The gross inflation of sentence lengths in the last two decades and the appalling Imprisonment for Public Protection (IPP) sentence have betrayed that principle. They have made imprisonment morally unintelligible to those enduring and administering it. The evidence is that this negatively affects how prisoners approach and manage their time in custody.

The third implication is that during a sentence of imprisonment, the principle of normality should apply.

We do not have the legal or moral authority to make the sentence more punishing than the deprivation of liberty necessarily implies or statute expressly permits.

Every aspect of daily life in prison should be tested against the criterion of whether it needs to be different from life outside. As it happens, that approach also fosters personal accountability and choice – crucial preparation for a life after prison.

The final implication is that we should accept prison as a necessary societal evil, not a tool for “fixing” people, still less as a means to detain people on the basis of what we think they might do in the future.

We should never send someone to prison because we think it will be good for them.

If we are satisfied that imprisonment is justified – morally intelligible – we then have to satisfy the same test for how that most severe of punishments is administered. Inflicting pain in the name of society brings with it some very weighty duties – to respect for human rights, to fairness, compassion, the mitigation of inevitable harms, the provision of opportunities for individual growth and hope. Prisons should absolutely be concerned with what happens when prisoners leave. All of these should be non-negotiable and none deserve to be characterised as either “soft” or “tough”.

So what might some of the products of a 20-year strategy based on this philosophy include?
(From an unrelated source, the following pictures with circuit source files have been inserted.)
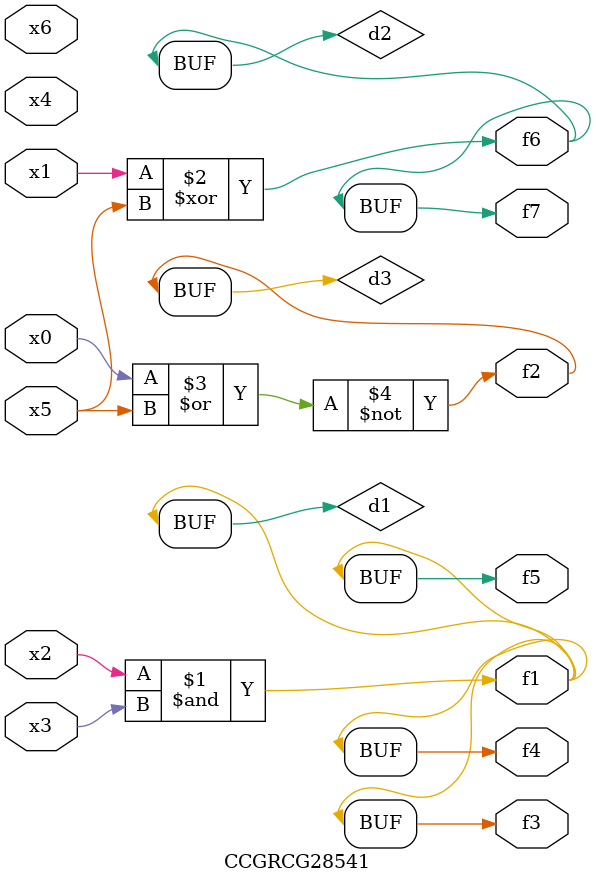
<source format=v>
module CCGRCG28541(
	input x0, x1, x2, x3, x4, x5, x6,
	output f1, f2, f3, f4, f5, f6, f7
);

	wire d1, d2, d3;

	and (d1, x2, x3);
	xor (d2, x1, x5);
	nor (d3, x0, x5);
	assign f1 = d1;
	assign f2 = d3;
	assign f3 = d1;
	assign f4 = d1;
	assign f5 = d1;
	assign f6 = d2;
	assign f7 = d2;
endmodule

</source>
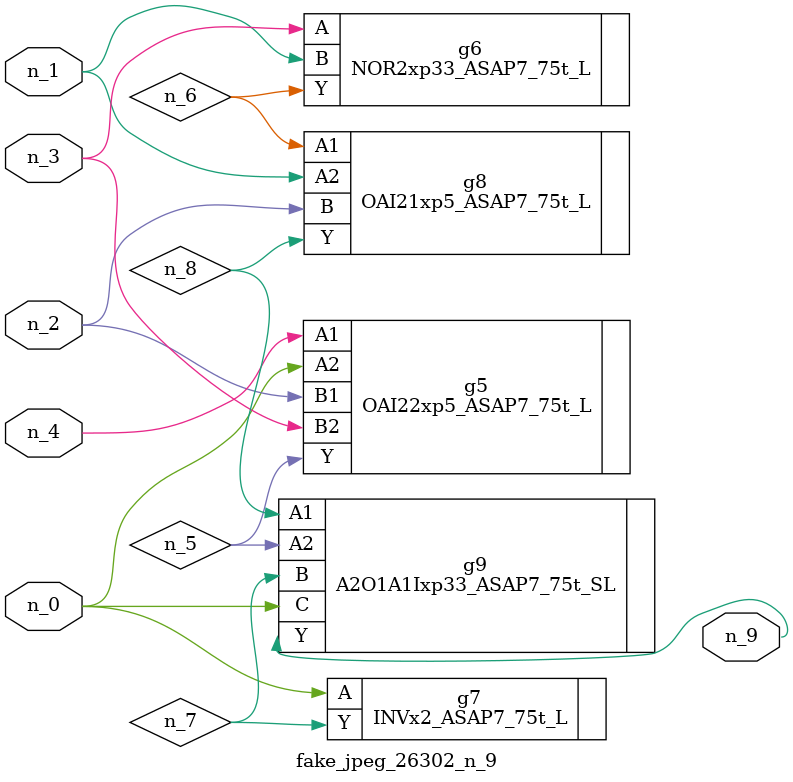
<source format=v>
module fake_jpeg_26302_n_9 (n_3, n_2, n_1, n_0, n_4, n_9);

input n_3;
input n_2;
input n_1;
input n_0;
input n_4;

output n_9;

wire n_8;
wire n_6;
wire n_5;
wire n_7;

OAI22xp5_ASAP7_75t_L g5 ( 
.A1(n_4),
.A2(n_0),
.B1(n_2),
.B2(n_3),
.Y(n_5)
);

NOR2xp33_ASAP7_75t_L g6 ( 
.A(n_3),
.B(n_1),
.Y(n_6)
);

INVx2_ASAP7_75t_L g7 ( 
.A(n_0),
.Y(n_7)
);

OAI21xp5_ASAP7_75t_L g8 ( 
.A1(n_6),
.A2(n_1),
.B(n_2),
.Y(n_8)
);

A2O1A1Ixp33_ASAP7_75t_SL g9 ( 
.A1(n_8),
.A2(n_5),
.B(n_7),
.C(n_0),
.Y(n_9)
);


endmodule
</source>
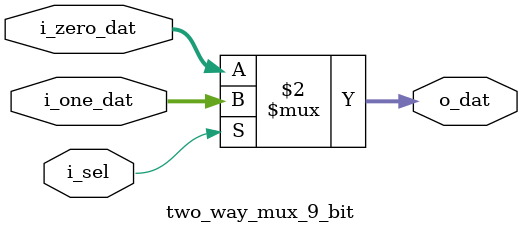
<source format=v>
`timescale 1ns / 1ps

/* Two way MUX */

module two_way_mux(
    input       [31:0]      i_zero_dat,
    input       [31:0]      i_one_dat,
    input                   i_sel,
    output      [31:0]      o_dat
);

    assign o_dat = (i_sel == 1'b0) ? i_zero_dat : i_one_dat;

endmodule

module two_way_mux_9_bit(
    input       [8:0]      i_zero_dat,
    input       [8:0]      i_one_dat,
    input                  i_sel,
    output      [8:0]      o_dat
);

    assign o_dat = (i_sel == 1'b0) ? i_zero_dat : i_one_dat;

endmodule
</source>
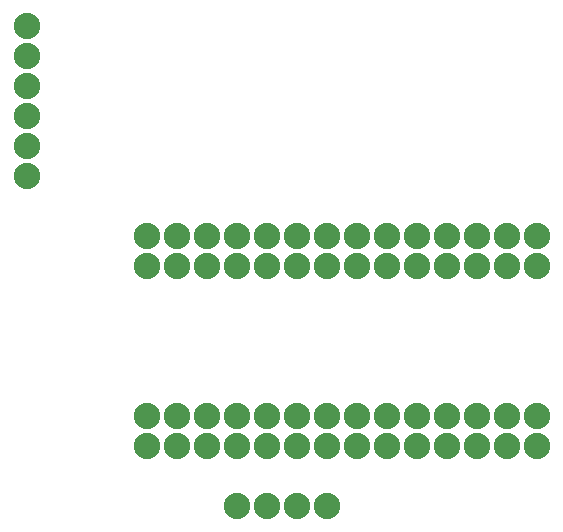
<source format=gbs>
G04 MADE WITH FRITZING*
G04 WWW.FRITZING.ORG*
G04 DOUBLE SIDED*
G04 HOLES PLATED*
G04 CONTOUR ON CENTER OF CONTOUR VECTOR*
%ASAXBY*%
%FSLAX23Y23*%
%MOIN*%
%OFA0B0*%
%SFA1.0B1.0*%
%ADD10C,0.088000*%
%LNMASK0*%
G90*
G70*
G54D10*
X1890Y1000D03*
X1790Y1000D03*
X1690Y1000D03*
X1590Y1000D03*
X1490Y1000D03*
X1390Y1000D03*
X1290Y1000D03*
X1190Y1000D03*
X1090Y1000D03*
X990Y1000D03*
X890Y1000D03*
X790Y1000D03*
X690Y1000D03*
X590Y1000D03*
X1890Y1000D03*
X1790Y1000D03*
X1690Y1000D03*
X1590Y1000D03*
X1490Y1000D03*
X1390Y1000D03*
X1290Y1000D03*
X1190Y1000D03*
X1090Y1000D03*
X990Y1000D03*
X890Y1000D03*
X790Y1000D03*
X690Y1000D03*
X590Y1000D03*
X1890Y900D03*
X1790Y900D03*
X1690Y900D03*
X1590Y900D03*
X1490Y900D03*
X1390Y900D03*
X1290Y900D03*
X1190Y900D03*
X1090Y900D03*
X990Y900D03*
X890Y900D03*
X790Y900D03*
X690Y900D03*
X590Y900D03*
X1890Y900D03*
X1790Y900D03*
X1690Y900D03*
X1590Y900D03*
X1490Y900D03*
X1390Y900D03*
X1290Y900D03*
X1190Y900D03*
X1090Y900D03*
X990Y900D03*
X890Y900D03*
X790Y900D03*
X690Y900D03*
X590Y900D03*
X1890Y1500D03*
X1790Y1500D03*
X1690Y1500D03*
X1590Y1500D03*
X1490Y1500D03*
X1390Y1500D03*
X1290Y1500D03*
X1190Y1500D03*
X1090Y1500D03*
X990Y1500D03*
X890Y1500D03*
X790Y1500D03*
X690Y1500D03*
X590Y1500D03*
X1890Y1500D03*
X1790Y1500D03*
X1690Y1500D03*
X1590Y1500D03*
X1490Y1500D03*
X1390Y1500D03*
X1290Y1500D03*
X1190Y1500D03*
X1090Y1500D03*
X990Y1500D03*
X890Y1500D03*
X790Y1500D03*
X690Y1500D03*
X590Y1500D03*
X1890Y1600D03*
X1790Y1600D03*
X1690Y1600D03*
X1590Y1600D03*
X1490Y1600D03*
X1390Y1600D03*
X1290Y1600D03*
X1190Y1600D03*
X1090Y1600D03*
X990Y1600D03*
X890Y1600D03*
X790Y1600D03*
X690Y1600D03*
X590Y1600D03*
X1890Y1600D03*
X1790Y1600D03*
X1690Y1600D03*
X1590Y1600D03*
X1490Y1600D03*
X1390Y1600D03*
X1290Y1600D03*
X1190Y1600D03*
X1090Y1600D03*
X990Y1600D03*
X890Y1600D03*
X790Y1600D03*
X690Y1600D03*
X590Y1600D03*
X1190Y700D03*
X1090Y700D03*
X990Y700D03*
X890Y700D03*
X1190Y700D03*
X1090Y700D03*
X990Y700D03*
X890Y700D03*
X190Y2300D03*
X190Y2200D03*
X190Y2100D03*
X190Y2000D03*
X190Y1900D03*
X190Y1800D03*
X190Y2300D03*
X190Y2200D03*
X190Y2100D03*
X190Y2000D03*
X190Y1900D03*
X190Y1800D03*
G04 End of Mask0*
M02*
</source>
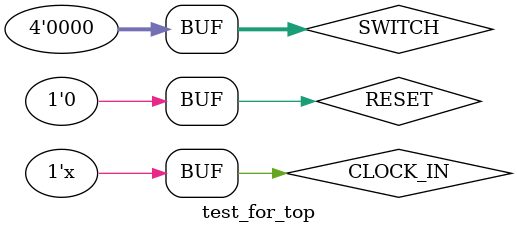
<source format=v>
`timescale 1ns / 1ps


module test_for_top;

	// Inputs
	reg CLOCK_IN;
	reg RESET;
	reg [3:0] SWITCH;

	// Outputs
	wire [3:0] LED;

	// Instantiate the Unit Under Test (UUT)
	Top uut (
		.CLOCK_IN(CLOCK_IN), 
		.RESET(RESET), 
		.SWITCH(SWITCH), 
		.LED(LED)
	);

	initial begin
		// Initialize Inputs
		CLOCK_IN = 0;
		RESET = 1;
		SWITCH = 0;

		// Wait 100 ns for global reset to finish
		#100;
      RESET=0;  
		// Add stimulus here

	end
always
    #20   CLOCK_IN=~CLOCK_IN;

endmodule


</source>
As a starter for ten, I would suggest:

  • demand and supply for imprisonment in balance – custody reserved for only serious crime (not for less serious but persistent); shorter sentences where custody is inevitable, and no overcrowding;
  • enforceable minimum standards based on the principle of normality;
  • a prison estate and procedures that mitigate rather than reinforce the pains of separation from family and community;
  • a presumption in favour of prisoner access to internet-enabled technology for communication, learning and leisure;
  • a more permeable boundary with the community – prisoners going out on temporary release, the community coming in to use prison facilities.

And how might it be delivered?

I would begin with:

  • a workforce trained and supervised to match the moral complexity of the job – both staff and managers;
  • a much smaller HQ, relentlessly focussed on supporting the role of the Governor, who must navigate the many tensions this philosophy of punishment creates from day to day;
  • a prison service trusted by its political masters for its expertise, with its duties and the limits of its authority defined in statute;
  • politicians focused on providing the necessary operating context – in particular the elimination of overcrowding.

So a wish list after all, but one informed by a philosophy and a set of values.

When I governed, my only hope of achieving consistency in my own decision-making, and my only chance of instilling the same in the colleagues whose actions actually determined the day-to-day experience of prisoners, was to have firm grip on these fundamentals. I think the same is true for the prison service as a whole.

Without it, events and politics will continue to hold sway.